全国概観版地震リスク評価では、全国地震動予測地図を構成する「確率論的地震動予測地図」と「震源断層を特定した地震動予測地図」の2種類の地図に対応するリスク評価を行っています。防災科学技術研究所では、全国概観版地震リスク評価を実施するための建物被害や人的被害に関する評価手法の検討を行うとともに、評価に利用する人口や建物データを構築しました。さらに、過去~現在~将来の日本の地震リスクの変遷を検討するために、1890年から2040年までの期間に6つの評価基準年を設定し、各基準年における人口や建物データを作成しました。上記の研究資料には、こうして構築されたリスク評価手法に「全国地震動予測地図」の地震ハザード情報を活用した試算結果が掲載されており、その一部は「J-SHIS Map R」で閲覧することが可能となっています。
2. J-SHIS Map R の使い方
J-SHIS Map R では様々な地震リスク情報を閲覧することができます。ここでは、2つの例を紹介します。
1例目として、全国地震動予測地図の「確率論的地震動予測地図」を活用した「確率論的地震リスク」を閲覧することができます(図2)。ある地点で、ある期間(ここでは、今後30年または50年)内に想定される被害の大きさを超える確率を「超過確率」といいます。「確率論的地震リスク」は、被害の大きさとその超過確率のうち、一方の値を固定して、もう一方の値を示した地図です。
例えば、30年超過確率3%の建物全壊率を示した図では、「各地点で、その建物全壊率以上の被害に見舞われる確率は、今後30年間で3%です」という意味になります。

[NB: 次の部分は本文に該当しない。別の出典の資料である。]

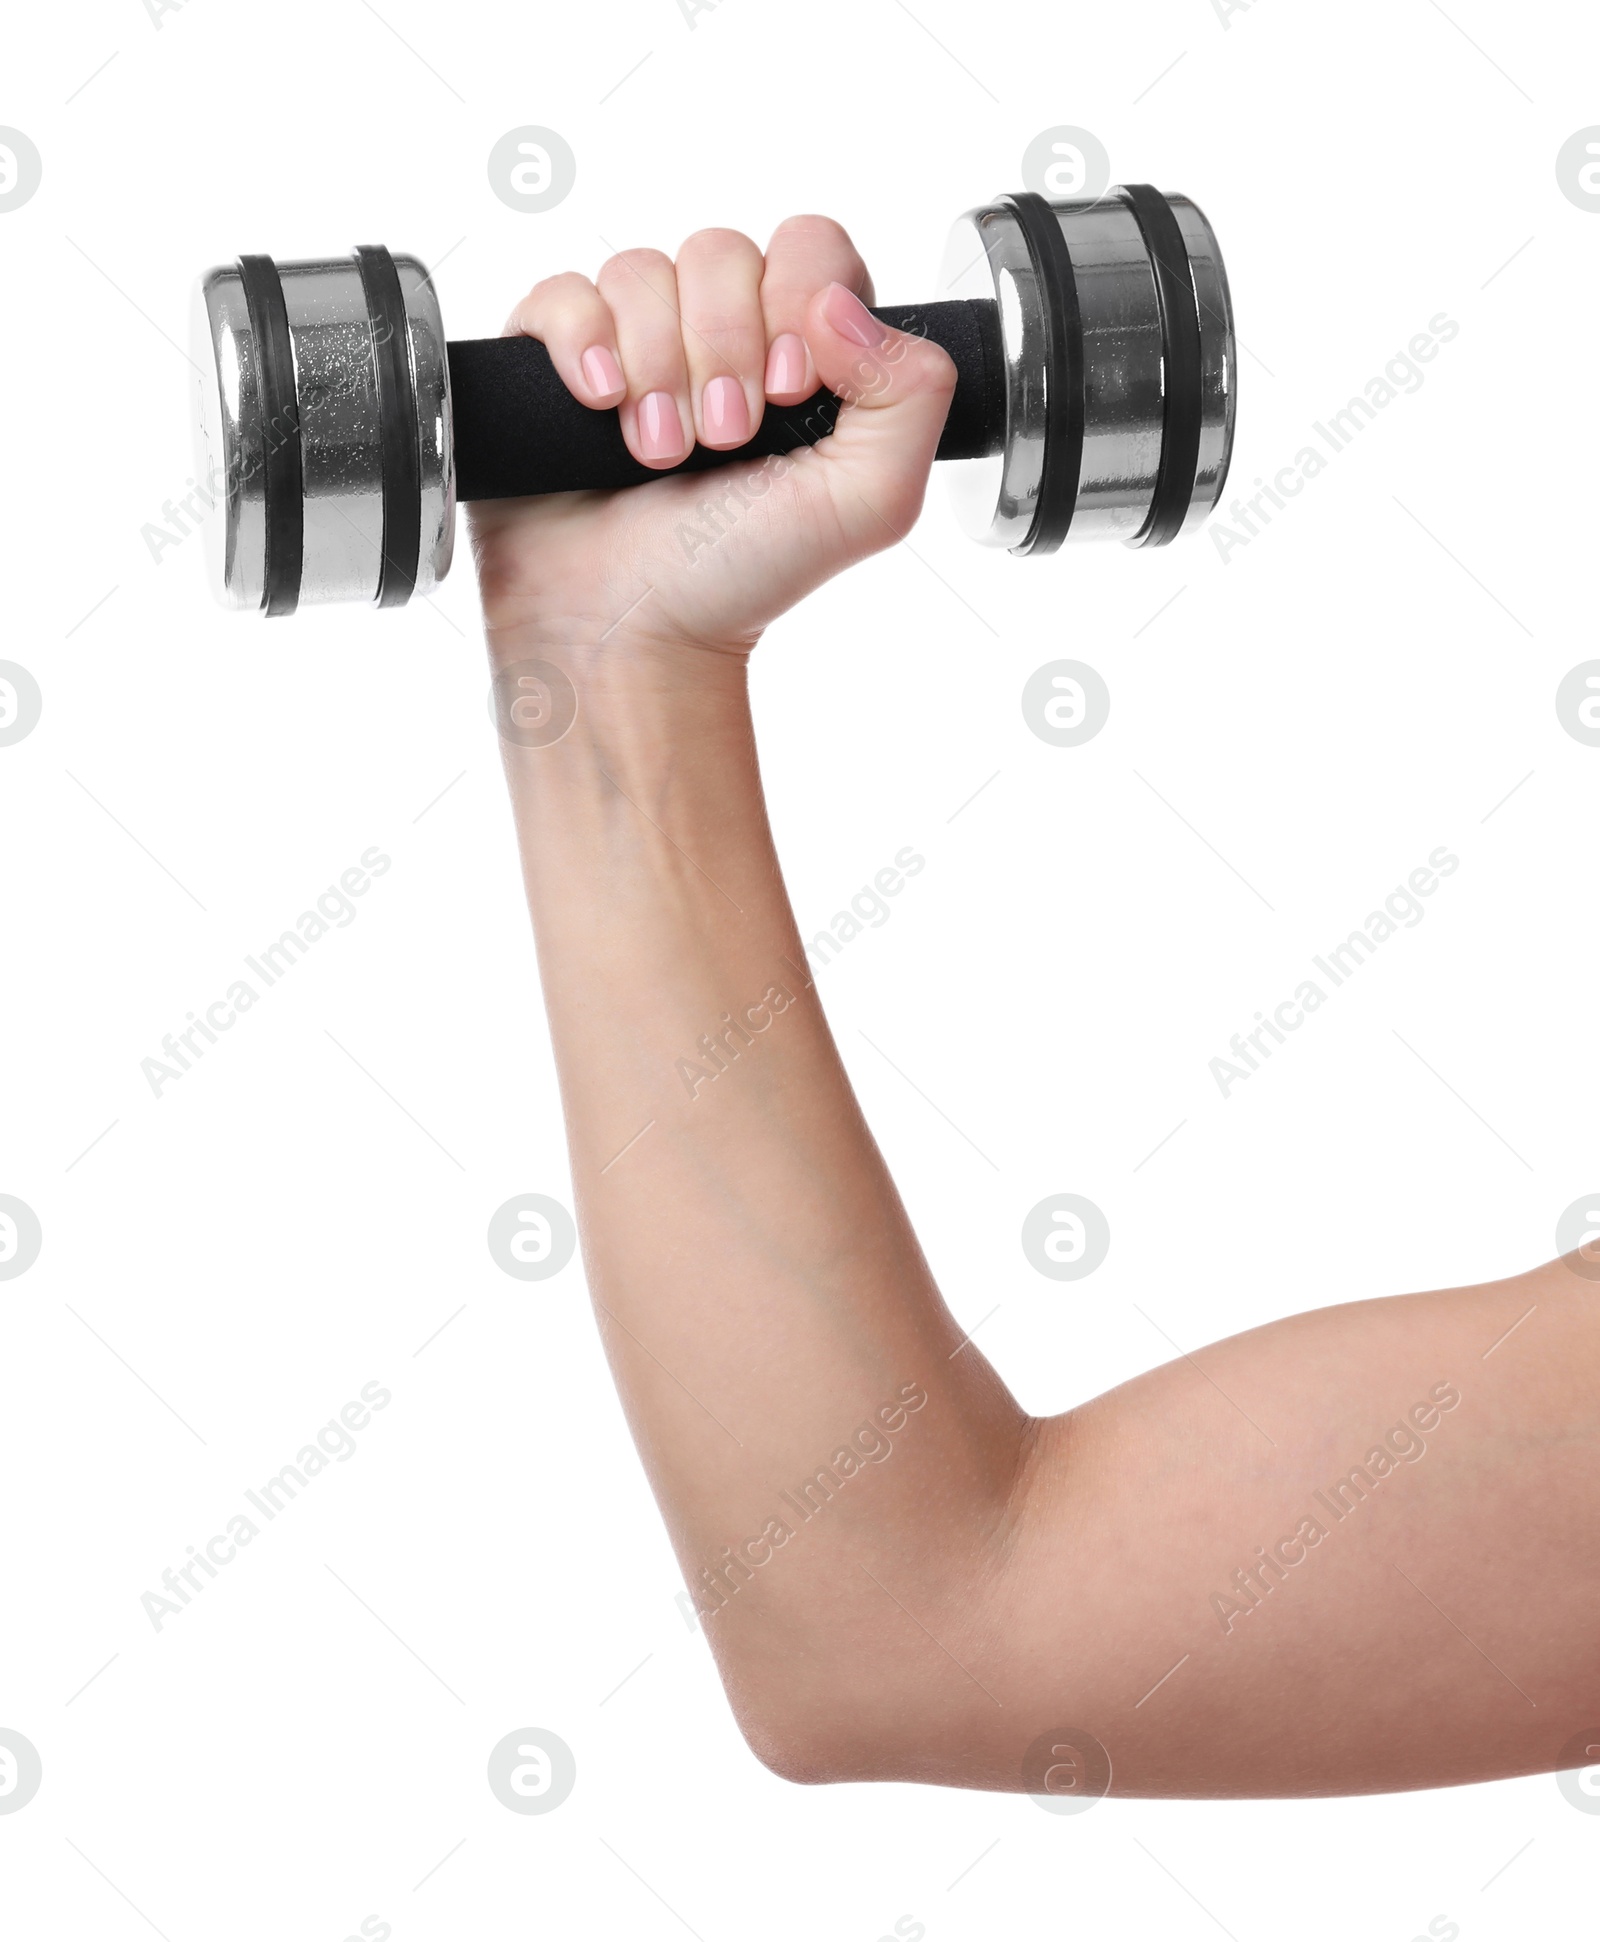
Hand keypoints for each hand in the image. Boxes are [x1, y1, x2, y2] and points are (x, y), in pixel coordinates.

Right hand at [466, 216, 956, 661]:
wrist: (633, 631)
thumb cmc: (742, 575)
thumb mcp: (871, 501)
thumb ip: (912, 393)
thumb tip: (840, 301)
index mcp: (802, 347)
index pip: (809, 248)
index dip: (797, 302)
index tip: (791, 393)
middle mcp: (720, 332)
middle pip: (720, 252)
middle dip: (722, 349)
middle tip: (722, 439)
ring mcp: (635, 340)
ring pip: (641, 270)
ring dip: (656, 368)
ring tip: (660, 455)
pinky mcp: (558, 356)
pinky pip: (565, 294)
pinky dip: (584, 344)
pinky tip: (600, 407)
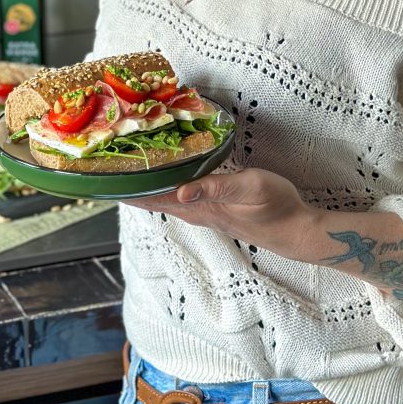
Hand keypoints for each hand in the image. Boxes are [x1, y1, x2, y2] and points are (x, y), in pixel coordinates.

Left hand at [123, 167, 316, 260]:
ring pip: (167, 200)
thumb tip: (180, 192)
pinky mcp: (216, 211)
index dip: (131, 190)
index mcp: (201, 207)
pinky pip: (181, 198)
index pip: (156, 198)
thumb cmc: (276, 206)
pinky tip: (166, 180)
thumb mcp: (249, 186)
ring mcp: (207, 213)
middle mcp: (198, 212)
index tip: (105, 181)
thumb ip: (215, 186)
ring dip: (147, 189)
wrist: (298, 231)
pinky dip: (167, 188)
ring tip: (128, 175)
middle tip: (108, 172)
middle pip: (155, 200)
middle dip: (132, 187)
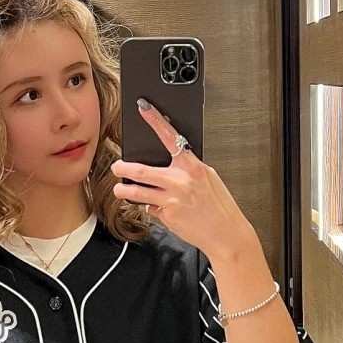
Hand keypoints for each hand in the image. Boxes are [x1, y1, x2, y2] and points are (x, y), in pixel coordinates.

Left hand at [110, 99, 256, 261]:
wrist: (226, 234)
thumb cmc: (220, 206)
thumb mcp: (208, 179)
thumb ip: (188, 169)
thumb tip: (171, 161)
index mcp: (193, 167)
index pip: (170, 137)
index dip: (155, 120)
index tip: (144, 108)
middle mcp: (180, 181)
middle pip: (142, 171)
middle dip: (124, 168)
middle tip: (116, 166)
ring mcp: (171, 200)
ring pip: (138, 192)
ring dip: (124, 190)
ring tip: (119, 189)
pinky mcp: (167, 216)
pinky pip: (151, 208)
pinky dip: (151, 207)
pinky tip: (156, 207)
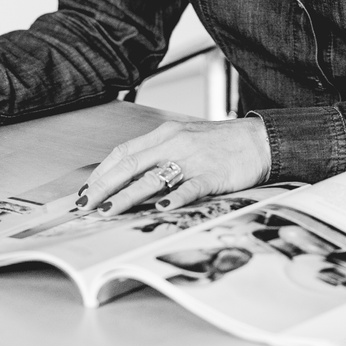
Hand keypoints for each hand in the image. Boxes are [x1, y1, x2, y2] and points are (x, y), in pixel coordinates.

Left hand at [79, 117, 271, 215]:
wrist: (258, 140)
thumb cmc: (220, 144)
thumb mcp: (184, 140)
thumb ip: (158, 156)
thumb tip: (129, 179)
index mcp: (164, 134)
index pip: (124, 153)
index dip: (102, 173)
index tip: (86, 190)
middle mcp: (174, 143)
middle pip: (130, 165)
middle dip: (104, 186)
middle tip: (86, 205)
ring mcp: (193, 159)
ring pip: (153, 179)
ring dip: (127, 196)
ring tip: (109, 210)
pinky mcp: (212, 175)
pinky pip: (189, 188)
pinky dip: (173, 199)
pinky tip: (160, 210)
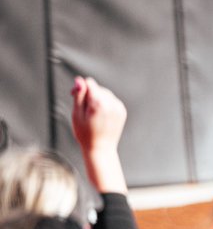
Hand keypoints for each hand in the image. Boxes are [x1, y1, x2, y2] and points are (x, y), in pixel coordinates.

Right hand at [70, 77, 128, 192]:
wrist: (101, 148)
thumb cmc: (85, 133)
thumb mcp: (76, 114)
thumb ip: (79, 96)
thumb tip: (80, 80)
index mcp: (99, 103)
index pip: (89, 83)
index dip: (80, 88)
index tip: (73, 96)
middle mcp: (111, 103)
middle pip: (97, 88)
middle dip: (89, 94)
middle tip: (82, 108)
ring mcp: (119, 107)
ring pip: (105, 93)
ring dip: (97, 99)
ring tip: (92, 114)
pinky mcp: (122, 111)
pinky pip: (111, 100)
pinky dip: (105, 104)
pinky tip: (100, 115)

「確率論的地震リスク」を調べたい場所の地図を拡大し、地図上をダブルクリックすると、250mメッシュ単位で地点情報を表示することができます。また、地名等で検索し、その周辺の地図を拡大表示することもできます。表示する地震リスクの種類は、左サイドバーのコンボボックスから選択することができます。また、「確率論的地震リスク」では、市区町村単位での地震リスクを閲覧することもできます(図3)。
2例目として、全国地震動予測地図の「震源断層を特定した地震動予測地図」を活用した「想定地震別地震リスク」を閲覧することができます(図4)。「想定地震別地震リスク」は、ある想定地震が発生した場合に生じる建物被害、人的被害に関するリスクを示した地図です。人的被害は、地震発生時刻によって建物内に滞留する人口が異なるため、「朝5時」「昼12時」「夕方18時」の3つの時刻の被害状況を示しています。
地図上で主要活断層帯の震源断層を選択することで、その震源断層で想定している地震が発生した場合の地震リスクの分布と詳細情報が表示されます。表示する地震リスクの種類は左サイドバーのコンボボックスで選択することができます。